*** Opening Records to process ***
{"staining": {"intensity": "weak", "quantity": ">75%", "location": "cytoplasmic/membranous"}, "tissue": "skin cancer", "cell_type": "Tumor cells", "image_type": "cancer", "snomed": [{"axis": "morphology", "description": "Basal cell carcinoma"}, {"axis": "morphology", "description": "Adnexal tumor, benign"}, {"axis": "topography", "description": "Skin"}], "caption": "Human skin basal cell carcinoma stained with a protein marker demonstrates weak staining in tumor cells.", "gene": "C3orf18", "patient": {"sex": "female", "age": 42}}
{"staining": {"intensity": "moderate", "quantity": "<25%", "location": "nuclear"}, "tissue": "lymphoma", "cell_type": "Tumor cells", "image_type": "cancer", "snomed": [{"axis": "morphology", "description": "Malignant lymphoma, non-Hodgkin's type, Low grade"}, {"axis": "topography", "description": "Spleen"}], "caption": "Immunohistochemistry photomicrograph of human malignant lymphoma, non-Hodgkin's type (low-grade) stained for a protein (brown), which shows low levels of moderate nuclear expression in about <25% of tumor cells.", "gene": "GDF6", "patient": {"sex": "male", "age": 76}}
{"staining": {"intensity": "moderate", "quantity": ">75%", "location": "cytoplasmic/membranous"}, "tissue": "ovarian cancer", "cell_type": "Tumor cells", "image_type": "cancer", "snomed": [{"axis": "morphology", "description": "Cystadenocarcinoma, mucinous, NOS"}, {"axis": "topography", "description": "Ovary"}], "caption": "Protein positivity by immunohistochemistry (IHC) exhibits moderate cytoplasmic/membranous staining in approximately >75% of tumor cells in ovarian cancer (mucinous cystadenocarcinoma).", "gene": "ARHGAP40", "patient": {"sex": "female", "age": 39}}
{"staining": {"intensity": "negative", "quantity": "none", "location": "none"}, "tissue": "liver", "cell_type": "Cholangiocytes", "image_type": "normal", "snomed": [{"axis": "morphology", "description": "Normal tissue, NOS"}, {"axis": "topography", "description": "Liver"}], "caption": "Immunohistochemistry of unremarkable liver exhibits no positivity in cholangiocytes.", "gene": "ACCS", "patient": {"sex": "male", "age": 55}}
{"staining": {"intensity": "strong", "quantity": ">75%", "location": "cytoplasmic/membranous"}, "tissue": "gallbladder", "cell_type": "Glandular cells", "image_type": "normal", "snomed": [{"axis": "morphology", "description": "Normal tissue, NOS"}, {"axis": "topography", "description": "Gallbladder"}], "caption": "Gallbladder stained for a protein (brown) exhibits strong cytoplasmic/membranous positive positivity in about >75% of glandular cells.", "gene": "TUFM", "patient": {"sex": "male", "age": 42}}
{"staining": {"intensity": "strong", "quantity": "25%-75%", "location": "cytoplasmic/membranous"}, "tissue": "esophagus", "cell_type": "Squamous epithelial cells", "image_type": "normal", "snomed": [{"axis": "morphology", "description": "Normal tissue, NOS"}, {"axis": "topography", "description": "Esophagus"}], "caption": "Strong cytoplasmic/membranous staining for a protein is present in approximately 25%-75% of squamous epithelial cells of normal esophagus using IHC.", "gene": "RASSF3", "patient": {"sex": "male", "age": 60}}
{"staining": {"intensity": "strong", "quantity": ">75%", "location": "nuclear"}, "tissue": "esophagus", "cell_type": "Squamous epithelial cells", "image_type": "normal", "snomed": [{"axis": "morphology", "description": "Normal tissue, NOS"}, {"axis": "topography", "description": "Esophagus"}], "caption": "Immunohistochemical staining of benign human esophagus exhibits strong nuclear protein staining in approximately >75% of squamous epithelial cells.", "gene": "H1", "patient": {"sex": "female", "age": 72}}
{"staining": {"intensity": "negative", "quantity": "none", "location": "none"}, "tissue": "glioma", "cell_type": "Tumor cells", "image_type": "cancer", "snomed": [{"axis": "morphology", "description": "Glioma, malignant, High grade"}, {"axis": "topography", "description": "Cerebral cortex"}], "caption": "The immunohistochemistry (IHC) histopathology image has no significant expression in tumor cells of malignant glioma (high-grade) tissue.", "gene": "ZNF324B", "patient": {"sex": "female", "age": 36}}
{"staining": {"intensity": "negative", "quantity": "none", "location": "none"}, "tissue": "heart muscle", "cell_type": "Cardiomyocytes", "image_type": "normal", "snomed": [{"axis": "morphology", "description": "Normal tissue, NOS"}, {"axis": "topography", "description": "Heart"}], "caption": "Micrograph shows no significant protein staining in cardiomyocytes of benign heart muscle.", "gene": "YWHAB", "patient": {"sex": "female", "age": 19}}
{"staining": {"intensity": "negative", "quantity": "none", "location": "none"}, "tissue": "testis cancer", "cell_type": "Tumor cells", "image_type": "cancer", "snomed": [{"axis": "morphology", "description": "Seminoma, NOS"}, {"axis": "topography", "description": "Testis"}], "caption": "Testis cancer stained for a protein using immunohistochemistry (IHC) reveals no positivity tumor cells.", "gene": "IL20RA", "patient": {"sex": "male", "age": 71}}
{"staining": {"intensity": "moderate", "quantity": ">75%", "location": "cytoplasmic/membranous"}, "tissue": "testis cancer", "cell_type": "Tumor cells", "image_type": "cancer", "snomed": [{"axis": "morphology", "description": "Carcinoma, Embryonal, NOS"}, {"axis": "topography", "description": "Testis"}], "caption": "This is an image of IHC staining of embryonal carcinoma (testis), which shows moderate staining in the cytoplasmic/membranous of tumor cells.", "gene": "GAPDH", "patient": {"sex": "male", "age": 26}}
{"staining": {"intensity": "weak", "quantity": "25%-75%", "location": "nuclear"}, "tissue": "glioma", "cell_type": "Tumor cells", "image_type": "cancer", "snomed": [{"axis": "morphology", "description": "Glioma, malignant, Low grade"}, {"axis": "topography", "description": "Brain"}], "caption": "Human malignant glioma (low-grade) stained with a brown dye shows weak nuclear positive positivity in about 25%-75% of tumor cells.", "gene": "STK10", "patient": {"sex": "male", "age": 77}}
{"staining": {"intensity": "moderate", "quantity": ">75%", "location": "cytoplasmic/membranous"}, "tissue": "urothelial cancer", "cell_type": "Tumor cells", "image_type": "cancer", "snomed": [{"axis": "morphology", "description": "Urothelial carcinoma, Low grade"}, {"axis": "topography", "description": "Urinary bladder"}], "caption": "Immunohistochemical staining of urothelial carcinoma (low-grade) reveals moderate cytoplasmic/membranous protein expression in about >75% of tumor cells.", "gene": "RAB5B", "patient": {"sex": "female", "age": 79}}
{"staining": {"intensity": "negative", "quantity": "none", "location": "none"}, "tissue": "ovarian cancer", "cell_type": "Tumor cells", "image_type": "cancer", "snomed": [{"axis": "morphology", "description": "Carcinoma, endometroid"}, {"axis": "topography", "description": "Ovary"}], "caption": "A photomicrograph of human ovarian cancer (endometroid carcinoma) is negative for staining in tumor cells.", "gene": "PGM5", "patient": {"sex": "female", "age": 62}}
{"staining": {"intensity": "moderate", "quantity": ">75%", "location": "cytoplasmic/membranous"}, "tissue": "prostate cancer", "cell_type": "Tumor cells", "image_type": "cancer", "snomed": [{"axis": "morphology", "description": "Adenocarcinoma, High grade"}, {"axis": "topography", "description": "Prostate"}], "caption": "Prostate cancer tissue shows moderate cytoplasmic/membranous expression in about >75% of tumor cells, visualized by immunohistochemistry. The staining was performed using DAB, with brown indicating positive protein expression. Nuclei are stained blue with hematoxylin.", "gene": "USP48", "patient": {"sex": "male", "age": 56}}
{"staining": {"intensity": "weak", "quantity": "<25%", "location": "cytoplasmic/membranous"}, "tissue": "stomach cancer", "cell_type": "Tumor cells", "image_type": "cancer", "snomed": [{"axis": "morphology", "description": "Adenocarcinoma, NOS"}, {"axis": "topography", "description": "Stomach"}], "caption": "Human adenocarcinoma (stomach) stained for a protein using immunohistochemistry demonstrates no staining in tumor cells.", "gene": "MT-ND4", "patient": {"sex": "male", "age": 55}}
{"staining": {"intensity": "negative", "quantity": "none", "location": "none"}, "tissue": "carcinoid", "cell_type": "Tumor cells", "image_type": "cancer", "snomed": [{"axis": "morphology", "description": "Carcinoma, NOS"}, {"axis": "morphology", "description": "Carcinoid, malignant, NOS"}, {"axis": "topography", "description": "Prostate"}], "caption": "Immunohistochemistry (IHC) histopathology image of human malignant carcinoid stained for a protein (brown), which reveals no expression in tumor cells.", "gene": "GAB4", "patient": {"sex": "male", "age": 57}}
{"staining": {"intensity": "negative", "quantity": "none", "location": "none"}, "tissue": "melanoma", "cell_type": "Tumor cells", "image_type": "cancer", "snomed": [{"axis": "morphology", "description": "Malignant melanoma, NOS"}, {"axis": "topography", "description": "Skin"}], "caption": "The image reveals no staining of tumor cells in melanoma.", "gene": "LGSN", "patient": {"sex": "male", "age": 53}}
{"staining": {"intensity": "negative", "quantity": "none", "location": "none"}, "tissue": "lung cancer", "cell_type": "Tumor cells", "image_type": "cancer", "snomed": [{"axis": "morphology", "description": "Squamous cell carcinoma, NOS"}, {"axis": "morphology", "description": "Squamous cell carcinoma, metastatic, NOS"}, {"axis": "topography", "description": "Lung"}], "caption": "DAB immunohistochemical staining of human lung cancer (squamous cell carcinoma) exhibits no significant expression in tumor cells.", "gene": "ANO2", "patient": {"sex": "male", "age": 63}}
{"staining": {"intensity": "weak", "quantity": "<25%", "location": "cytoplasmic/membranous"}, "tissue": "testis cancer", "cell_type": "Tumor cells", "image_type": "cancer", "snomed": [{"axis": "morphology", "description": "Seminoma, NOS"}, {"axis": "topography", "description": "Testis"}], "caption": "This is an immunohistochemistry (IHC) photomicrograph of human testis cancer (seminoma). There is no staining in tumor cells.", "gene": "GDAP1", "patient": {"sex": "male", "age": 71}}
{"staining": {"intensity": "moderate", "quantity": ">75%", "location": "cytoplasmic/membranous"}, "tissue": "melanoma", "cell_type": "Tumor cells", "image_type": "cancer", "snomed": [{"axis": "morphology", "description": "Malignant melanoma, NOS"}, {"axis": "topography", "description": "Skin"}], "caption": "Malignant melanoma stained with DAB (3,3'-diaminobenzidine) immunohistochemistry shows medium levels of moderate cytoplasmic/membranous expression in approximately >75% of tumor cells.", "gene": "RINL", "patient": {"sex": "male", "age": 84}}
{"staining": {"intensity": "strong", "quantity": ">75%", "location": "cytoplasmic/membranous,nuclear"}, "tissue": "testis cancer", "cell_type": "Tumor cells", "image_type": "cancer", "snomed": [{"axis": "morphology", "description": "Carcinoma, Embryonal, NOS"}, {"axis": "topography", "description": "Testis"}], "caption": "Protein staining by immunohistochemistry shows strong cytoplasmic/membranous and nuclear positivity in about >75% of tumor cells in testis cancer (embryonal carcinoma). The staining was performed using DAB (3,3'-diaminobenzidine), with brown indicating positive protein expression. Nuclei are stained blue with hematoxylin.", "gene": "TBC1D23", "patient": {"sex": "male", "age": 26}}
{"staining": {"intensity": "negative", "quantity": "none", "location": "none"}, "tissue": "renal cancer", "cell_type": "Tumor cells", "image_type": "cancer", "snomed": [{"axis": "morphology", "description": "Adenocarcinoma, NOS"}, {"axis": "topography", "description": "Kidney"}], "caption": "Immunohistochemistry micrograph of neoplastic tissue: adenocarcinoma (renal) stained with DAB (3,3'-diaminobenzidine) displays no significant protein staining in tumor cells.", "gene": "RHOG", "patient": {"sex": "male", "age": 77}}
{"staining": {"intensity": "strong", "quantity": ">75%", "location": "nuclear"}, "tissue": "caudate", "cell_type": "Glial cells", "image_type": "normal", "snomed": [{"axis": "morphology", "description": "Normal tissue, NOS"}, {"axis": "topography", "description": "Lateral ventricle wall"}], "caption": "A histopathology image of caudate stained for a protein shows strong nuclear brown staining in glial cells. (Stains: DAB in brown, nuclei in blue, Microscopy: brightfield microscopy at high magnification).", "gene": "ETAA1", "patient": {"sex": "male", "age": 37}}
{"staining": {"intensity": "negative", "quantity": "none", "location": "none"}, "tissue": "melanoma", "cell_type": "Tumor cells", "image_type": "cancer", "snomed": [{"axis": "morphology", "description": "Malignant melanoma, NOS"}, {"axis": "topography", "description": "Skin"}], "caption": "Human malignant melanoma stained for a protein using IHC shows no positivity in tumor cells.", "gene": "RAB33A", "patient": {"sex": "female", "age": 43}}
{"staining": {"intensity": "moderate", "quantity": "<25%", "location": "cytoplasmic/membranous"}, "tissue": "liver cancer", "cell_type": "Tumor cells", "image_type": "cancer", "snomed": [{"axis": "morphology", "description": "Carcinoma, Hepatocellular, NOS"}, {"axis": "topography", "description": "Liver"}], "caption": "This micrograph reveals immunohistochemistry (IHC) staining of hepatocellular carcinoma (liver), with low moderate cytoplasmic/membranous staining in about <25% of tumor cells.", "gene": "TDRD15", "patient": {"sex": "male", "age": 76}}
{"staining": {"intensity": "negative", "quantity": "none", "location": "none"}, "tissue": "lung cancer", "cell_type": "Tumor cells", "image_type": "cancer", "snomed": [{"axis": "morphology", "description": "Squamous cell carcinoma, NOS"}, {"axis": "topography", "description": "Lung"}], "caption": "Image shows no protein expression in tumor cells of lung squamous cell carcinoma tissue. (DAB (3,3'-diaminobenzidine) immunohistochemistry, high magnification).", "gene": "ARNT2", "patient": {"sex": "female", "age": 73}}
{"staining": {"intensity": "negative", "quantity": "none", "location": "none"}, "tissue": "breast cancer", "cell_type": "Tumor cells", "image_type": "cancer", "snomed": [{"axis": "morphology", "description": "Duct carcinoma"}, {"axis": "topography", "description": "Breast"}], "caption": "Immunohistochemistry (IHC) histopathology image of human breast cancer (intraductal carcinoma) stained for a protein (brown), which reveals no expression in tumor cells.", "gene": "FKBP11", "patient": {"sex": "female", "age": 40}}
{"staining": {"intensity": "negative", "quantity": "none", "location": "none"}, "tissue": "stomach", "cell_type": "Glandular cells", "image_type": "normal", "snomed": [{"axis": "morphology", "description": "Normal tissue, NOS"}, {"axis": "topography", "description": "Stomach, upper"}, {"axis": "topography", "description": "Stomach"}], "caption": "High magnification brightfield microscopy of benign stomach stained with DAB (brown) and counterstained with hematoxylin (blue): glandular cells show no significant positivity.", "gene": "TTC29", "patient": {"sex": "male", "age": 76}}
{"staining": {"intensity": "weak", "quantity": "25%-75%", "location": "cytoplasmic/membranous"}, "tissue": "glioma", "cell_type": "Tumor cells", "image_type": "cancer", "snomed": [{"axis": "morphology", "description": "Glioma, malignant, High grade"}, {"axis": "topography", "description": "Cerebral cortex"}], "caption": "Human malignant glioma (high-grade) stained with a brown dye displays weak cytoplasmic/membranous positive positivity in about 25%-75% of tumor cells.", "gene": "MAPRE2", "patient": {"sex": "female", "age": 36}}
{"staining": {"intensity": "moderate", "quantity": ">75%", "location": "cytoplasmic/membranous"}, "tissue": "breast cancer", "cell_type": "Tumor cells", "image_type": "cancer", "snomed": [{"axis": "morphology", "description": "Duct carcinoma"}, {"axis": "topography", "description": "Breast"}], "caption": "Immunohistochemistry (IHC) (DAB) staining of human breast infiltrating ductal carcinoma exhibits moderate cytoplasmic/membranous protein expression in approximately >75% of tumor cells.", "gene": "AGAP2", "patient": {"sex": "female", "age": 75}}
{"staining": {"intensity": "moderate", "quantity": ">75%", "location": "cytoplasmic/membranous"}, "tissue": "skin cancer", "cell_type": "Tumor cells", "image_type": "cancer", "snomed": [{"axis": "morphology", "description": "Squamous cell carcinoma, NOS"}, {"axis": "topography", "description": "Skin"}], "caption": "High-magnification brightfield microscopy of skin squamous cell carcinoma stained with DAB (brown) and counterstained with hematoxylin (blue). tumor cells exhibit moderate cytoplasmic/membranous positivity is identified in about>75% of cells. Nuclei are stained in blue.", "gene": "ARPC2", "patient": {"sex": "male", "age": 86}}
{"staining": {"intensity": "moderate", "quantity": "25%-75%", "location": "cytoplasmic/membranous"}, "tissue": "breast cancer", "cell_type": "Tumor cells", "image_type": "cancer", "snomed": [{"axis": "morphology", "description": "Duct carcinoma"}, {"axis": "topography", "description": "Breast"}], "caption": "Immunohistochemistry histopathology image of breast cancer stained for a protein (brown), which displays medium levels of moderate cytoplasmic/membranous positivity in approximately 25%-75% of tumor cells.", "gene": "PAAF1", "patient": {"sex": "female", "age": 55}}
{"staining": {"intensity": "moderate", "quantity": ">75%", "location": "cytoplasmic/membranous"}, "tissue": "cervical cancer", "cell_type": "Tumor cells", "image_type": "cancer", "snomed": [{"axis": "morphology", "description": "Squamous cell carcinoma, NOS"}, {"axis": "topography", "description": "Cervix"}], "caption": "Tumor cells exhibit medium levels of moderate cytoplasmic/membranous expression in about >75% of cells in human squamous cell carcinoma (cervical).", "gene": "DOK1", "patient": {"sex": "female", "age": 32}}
*** Closing Records to process ***
• **Your task**
Above are the records. Copy the lines beginning at the one that has "cytoplasmic/membranous staining for" and ending with the one that has "staining of benign", unchanged.

• **Solution**
{"staining": {"intensity": "strong", "quantity": "25%-75%", "location": "cytoplasmic/membranous"}, "tissue": "esophagus", "cell_type": "Squamous epithelial cells", "image_type": "normal", "snomed": [{"axis": "morphology", "description": "Normal tissue, NOS"}, {"axis": "topography", "description": "Esophagus"}], "caption": "Strong cytoplasmic/membranous staining for a protein is present in approximately 25%-75% of squamous epithelial cells of normal esophagus using IHC.", "gene": "RASSF3", "patient": {"sex": "male", "age": 60}}
{"staining": {"intensity": "strong", "quantity": ">75%", "location": "nuclear"}, "tissue": "esophagus", "cell_type": "Squamous epithelial cells", "image_type": "normal", "snomed": [{"axis": "morphology", "description": "Normal tissue, NOS"}, {"axis": "topography", "description": "Esophagus"}], "caption": "Immunohistochemical staining of benign human esophagus exhibits strong nuclear protein staining in approximately >75% of squamous epithelial cells.", "gene": "H1", "patient": {"sex": "female", "age": 72}}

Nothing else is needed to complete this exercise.